**What you will do**
Filter the records for lines holding the string "worn".

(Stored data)

<<<<

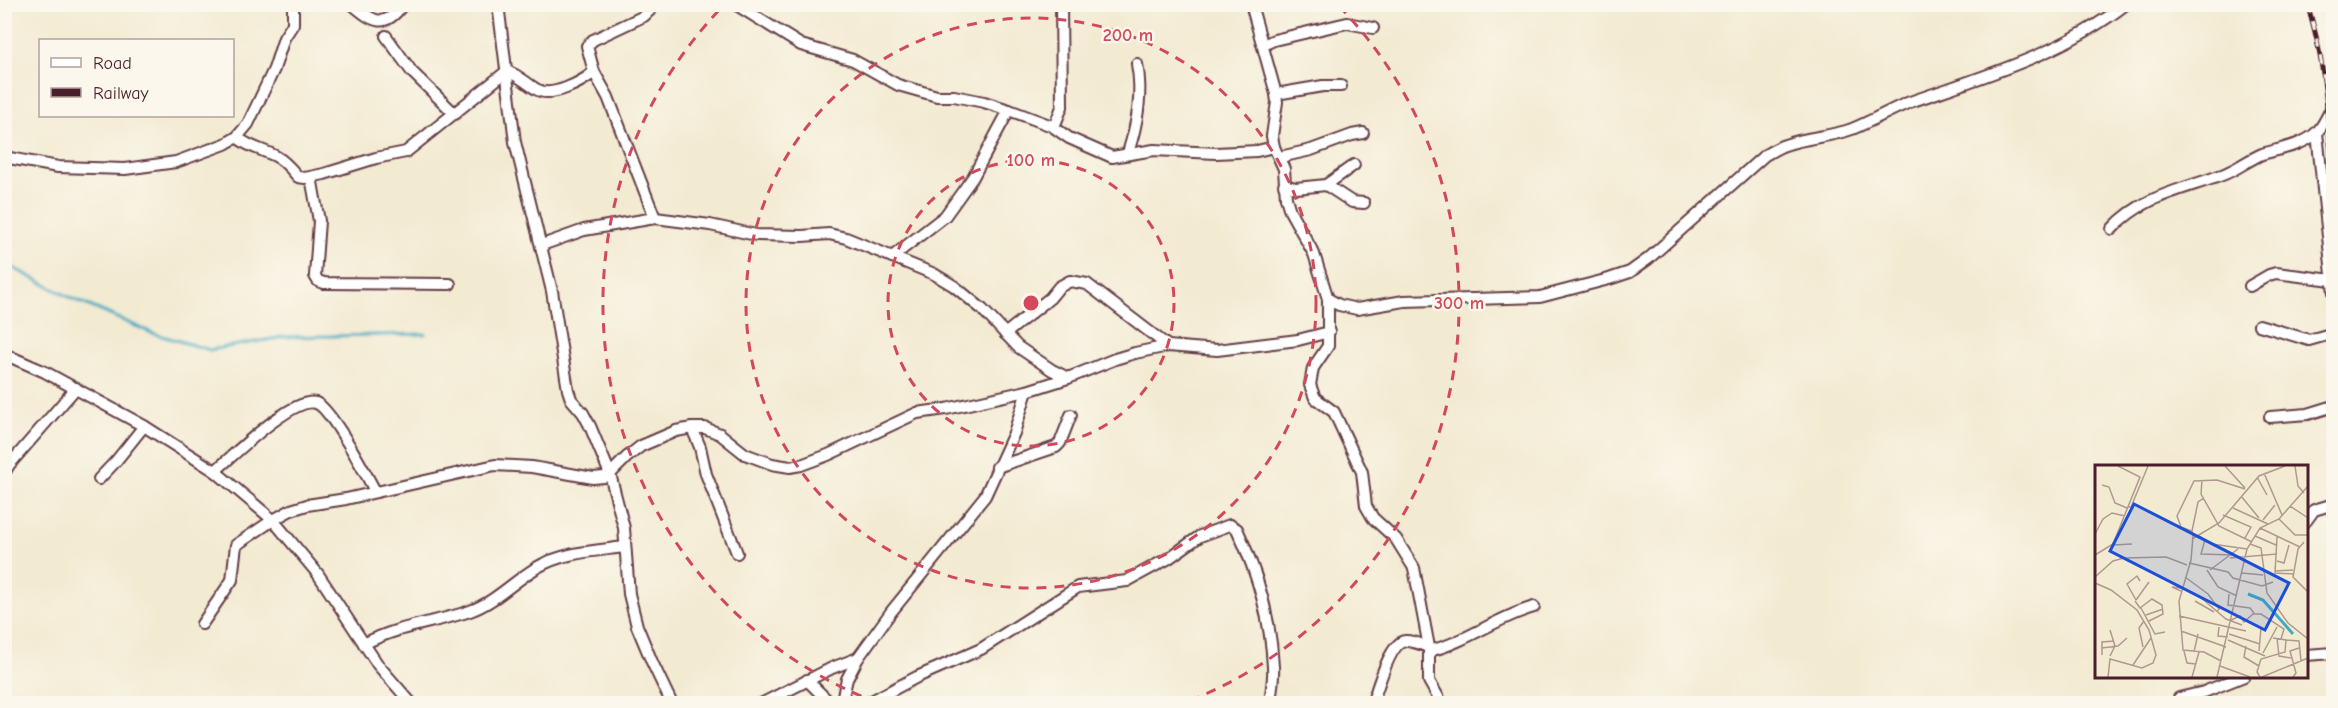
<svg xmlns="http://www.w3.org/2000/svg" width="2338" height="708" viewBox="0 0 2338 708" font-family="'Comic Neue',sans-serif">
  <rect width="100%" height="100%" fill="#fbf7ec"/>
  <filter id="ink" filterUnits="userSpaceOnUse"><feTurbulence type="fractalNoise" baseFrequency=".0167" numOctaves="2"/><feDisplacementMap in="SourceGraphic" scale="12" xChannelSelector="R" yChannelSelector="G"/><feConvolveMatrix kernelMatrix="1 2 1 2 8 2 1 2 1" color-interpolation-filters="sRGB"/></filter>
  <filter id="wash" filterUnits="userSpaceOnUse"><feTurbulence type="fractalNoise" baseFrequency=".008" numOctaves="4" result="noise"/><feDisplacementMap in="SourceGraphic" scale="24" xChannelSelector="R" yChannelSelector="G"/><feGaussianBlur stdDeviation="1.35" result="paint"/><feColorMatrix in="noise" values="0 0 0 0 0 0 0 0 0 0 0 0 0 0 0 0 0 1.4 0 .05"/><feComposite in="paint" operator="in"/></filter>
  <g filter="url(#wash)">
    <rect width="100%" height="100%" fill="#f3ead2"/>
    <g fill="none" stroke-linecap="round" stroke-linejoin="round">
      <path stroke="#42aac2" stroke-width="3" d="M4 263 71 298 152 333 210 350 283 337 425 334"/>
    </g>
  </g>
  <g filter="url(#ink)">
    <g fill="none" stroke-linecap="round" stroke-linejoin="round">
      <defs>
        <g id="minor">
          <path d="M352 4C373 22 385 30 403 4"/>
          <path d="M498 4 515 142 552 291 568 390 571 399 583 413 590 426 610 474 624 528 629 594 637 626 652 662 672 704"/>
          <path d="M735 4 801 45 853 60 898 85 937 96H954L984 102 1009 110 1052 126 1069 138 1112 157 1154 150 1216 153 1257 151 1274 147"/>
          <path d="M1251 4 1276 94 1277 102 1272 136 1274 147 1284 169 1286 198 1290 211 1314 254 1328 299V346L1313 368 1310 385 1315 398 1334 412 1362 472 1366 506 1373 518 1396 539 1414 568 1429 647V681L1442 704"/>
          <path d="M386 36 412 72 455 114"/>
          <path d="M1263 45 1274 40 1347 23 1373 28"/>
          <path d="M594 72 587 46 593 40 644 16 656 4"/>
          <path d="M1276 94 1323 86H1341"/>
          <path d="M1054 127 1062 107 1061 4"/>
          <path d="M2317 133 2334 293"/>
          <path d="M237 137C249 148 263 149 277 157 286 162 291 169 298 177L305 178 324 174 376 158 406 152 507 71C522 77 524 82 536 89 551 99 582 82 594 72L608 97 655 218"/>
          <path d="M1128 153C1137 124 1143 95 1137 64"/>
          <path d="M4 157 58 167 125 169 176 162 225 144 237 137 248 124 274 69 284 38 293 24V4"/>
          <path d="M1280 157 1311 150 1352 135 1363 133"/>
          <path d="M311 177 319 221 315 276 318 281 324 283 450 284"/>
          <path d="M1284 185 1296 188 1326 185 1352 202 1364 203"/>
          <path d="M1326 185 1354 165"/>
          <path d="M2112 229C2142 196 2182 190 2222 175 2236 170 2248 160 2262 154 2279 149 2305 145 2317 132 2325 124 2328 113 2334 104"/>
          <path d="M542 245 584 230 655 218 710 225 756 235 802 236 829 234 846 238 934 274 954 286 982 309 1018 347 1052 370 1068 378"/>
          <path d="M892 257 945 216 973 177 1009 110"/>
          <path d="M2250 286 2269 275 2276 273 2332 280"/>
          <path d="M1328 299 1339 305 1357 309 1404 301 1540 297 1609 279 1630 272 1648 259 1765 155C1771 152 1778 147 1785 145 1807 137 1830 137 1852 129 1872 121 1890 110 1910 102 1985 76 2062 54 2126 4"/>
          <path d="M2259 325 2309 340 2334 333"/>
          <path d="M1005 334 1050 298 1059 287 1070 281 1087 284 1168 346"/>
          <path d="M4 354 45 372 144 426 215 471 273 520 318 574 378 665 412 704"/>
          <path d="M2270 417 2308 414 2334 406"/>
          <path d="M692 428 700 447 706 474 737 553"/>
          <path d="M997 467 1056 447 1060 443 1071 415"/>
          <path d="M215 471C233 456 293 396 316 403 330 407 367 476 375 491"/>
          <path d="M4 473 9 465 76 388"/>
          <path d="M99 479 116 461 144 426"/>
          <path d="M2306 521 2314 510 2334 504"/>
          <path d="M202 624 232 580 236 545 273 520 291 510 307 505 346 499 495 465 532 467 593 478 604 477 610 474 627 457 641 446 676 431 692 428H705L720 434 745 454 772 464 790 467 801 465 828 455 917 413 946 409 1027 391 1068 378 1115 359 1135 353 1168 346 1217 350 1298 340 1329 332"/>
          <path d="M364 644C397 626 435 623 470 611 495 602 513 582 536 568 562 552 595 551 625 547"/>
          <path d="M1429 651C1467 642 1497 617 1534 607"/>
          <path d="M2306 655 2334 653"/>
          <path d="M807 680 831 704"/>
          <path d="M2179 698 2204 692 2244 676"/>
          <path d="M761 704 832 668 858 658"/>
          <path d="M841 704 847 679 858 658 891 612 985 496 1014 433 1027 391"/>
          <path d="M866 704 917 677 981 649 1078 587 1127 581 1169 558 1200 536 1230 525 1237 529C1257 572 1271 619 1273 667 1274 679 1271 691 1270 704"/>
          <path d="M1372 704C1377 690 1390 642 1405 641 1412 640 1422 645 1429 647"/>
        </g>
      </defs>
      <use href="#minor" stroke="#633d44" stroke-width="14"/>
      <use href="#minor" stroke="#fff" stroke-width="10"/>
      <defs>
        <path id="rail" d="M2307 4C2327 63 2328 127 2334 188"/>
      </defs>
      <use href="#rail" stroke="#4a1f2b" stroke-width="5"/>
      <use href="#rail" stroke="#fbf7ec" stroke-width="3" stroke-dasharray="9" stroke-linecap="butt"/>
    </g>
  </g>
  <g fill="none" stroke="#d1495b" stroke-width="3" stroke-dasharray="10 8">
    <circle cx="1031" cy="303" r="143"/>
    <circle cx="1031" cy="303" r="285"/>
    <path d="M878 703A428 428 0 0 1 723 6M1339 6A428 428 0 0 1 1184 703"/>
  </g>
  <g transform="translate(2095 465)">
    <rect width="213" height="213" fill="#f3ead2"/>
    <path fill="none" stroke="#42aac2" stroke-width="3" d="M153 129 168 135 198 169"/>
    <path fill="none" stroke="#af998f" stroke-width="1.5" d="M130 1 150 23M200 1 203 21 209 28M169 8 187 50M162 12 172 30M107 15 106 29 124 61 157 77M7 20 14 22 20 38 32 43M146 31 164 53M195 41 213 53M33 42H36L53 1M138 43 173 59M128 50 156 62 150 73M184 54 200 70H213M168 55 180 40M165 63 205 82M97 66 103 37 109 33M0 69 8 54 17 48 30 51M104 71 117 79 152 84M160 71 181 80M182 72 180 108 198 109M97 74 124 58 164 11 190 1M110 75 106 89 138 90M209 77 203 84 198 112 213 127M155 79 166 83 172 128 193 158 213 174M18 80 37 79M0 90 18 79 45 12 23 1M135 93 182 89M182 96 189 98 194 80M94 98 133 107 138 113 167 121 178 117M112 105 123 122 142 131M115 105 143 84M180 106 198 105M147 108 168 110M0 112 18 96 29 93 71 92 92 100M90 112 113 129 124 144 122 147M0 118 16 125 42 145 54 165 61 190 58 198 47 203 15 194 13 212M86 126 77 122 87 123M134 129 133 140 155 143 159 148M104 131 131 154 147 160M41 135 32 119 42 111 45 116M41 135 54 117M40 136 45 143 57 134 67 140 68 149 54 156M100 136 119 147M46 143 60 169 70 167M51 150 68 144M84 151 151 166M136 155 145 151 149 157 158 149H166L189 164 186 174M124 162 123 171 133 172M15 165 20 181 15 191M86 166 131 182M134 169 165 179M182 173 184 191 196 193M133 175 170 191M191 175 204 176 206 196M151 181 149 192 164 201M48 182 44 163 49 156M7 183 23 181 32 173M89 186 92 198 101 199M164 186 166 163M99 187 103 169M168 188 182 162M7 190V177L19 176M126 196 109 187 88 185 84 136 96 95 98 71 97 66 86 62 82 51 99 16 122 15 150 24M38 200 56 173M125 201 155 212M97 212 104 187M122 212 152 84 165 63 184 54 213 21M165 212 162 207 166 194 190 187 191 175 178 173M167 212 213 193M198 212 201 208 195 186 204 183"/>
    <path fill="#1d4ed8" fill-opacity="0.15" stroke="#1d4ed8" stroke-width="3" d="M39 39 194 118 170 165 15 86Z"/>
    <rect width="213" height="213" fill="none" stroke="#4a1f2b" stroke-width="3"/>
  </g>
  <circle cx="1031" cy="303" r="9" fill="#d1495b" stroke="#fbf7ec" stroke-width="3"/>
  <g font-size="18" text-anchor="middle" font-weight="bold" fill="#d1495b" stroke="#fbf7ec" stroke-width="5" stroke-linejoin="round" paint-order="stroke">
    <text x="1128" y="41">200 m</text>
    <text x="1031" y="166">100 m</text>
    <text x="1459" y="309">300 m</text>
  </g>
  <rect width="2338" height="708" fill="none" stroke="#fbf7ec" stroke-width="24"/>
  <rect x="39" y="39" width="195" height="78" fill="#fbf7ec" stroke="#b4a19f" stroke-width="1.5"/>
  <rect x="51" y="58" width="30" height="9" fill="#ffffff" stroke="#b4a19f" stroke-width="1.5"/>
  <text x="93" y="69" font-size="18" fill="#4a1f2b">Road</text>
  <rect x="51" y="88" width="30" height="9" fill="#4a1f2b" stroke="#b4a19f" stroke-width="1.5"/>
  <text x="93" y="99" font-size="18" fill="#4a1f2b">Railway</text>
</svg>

>>>>
<<<<

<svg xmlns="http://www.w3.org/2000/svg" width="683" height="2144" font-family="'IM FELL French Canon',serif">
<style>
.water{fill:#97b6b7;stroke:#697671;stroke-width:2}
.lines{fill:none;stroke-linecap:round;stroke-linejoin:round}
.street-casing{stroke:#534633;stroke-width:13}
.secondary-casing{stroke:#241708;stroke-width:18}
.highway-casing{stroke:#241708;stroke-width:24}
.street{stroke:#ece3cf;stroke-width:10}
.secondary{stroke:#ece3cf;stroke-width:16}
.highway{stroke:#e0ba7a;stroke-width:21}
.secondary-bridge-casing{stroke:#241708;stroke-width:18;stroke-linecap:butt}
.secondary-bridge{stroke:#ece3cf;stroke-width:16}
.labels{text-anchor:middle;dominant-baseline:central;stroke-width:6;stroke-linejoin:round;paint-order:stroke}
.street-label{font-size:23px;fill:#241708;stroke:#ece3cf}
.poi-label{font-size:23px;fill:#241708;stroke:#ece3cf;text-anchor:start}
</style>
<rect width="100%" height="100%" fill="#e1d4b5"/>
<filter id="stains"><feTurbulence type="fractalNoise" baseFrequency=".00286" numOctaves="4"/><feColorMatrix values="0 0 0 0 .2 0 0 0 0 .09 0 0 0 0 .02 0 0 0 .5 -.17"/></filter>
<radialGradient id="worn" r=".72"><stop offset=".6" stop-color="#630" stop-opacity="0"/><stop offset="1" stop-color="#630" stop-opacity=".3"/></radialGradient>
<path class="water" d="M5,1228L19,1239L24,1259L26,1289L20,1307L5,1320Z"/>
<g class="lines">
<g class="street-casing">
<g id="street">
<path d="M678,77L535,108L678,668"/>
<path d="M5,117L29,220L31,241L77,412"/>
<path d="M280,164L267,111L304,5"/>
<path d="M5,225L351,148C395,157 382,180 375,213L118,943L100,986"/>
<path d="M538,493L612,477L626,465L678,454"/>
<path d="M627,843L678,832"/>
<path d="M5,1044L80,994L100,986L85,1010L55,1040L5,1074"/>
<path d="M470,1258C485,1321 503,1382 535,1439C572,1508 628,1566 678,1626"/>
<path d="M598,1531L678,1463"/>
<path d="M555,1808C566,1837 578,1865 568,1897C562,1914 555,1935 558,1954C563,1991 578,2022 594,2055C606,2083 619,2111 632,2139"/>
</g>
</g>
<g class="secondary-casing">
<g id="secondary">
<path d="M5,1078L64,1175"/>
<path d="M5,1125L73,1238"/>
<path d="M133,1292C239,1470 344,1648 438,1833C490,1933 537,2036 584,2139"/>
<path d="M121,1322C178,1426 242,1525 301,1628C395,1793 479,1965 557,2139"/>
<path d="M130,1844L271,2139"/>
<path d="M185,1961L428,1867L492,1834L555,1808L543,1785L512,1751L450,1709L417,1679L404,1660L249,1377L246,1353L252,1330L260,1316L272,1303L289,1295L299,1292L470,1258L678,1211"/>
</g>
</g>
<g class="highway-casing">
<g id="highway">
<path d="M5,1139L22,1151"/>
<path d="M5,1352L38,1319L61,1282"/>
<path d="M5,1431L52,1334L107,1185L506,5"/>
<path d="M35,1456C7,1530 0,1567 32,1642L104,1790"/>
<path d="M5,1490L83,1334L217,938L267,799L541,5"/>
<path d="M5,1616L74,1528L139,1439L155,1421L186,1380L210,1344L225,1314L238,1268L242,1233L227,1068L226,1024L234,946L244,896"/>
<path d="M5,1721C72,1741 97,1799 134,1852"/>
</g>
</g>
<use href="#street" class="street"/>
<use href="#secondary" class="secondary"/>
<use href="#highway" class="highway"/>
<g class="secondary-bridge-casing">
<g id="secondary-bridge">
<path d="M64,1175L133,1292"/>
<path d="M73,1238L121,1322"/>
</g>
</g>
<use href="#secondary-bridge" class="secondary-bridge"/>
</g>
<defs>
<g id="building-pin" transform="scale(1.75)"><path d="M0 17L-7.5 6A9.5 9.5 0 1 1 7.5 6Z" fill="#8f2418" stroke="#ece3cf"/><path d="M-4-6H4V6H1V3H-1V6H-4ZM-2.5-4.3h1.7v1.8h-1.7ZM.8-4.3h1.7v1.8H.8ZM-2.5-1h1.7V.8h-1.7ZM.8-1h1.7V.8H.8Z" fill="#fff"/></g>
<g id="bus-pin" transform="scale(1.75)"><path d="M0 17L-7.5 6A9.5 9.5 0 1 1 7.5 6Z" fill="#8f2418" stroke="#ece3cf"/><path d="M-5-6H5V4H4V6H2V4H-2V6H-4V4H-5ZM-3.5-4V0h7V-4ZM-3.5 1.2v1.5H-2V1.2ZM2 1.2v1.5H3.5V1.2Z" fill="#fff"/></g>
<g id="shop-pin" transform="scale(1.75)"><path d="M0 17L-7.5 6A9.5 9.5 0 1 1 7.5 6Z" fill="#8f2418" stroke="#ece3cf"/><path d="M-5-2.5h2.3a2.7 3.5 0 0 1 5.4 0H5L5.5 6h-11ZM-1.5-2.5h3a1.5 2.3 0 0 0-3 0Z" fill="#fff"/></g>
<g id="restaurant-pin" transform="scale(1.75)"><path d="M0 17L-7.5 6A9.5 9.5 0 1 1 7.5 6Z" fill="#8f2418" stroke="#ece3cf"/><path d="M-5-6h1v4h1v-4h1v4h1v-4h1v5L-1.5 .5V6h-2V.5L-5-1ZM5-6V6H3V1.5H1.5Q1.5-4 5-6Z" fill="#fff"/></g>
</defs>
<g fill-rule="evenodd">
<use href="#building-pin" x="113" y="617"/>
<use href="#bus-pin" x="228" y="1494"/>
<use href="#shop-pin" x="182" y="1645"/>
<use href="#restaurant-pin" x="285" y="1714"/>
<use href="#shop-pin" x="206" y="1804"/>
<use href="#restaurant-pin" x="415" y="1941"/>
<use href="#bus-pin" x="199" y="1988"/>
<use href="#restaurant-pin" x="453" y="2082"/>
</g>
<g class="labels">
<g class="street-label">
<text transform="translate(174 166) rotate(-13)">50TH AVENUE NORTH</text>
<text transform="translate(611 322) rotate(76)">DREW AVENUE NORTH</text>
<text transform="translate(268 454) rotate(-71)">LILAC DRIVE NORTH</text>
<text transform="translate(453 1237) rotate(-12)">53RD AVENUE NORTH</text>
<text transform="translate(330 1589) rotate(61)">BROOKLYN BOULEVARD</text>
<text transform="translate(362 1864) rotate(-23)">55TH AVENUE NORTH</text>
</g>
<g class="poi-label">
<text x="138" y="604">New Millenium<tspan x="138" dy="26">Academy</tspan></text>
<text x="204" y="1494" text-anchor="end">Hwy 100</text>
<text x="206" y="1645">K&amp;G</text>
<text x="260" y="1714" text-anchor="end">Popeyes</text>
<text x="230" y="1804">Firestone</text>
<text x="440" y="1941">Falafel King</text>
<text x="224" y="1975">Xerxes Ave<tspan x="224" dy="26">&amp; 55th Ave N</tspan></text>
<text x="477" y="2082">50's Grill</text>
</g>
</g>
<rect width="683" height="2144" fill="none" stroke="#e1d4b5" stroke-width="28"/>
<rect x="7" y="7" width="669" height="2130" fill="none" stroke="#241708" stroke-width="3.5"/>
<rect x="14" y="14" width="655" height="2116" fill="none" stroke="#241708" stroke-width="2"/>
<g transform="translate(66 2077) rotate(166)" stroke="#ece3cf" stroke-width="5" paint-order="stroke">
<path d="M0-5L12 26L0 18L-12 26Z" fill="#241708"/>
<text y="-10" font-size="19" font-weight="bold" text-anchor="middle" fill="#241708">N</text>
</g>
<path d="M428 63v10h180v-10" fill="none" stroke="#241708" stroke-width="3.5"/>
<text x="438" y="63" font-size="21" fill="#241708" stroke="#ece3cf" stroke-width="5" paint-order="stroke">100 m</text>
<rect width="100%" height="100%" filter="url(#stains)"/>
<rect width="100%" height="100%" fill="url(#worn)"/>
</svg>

>>>>

**Reply to the task**
<radialGradient id="worn" r=".72"><stop offset=".6" stop-color="#630" stop-opacity="0"/><stop offset="1" stop-color="#630" stop-opacity=".3"/></radialGradient>
<rect width="100%" height="100%" fill="url(#worn)"/>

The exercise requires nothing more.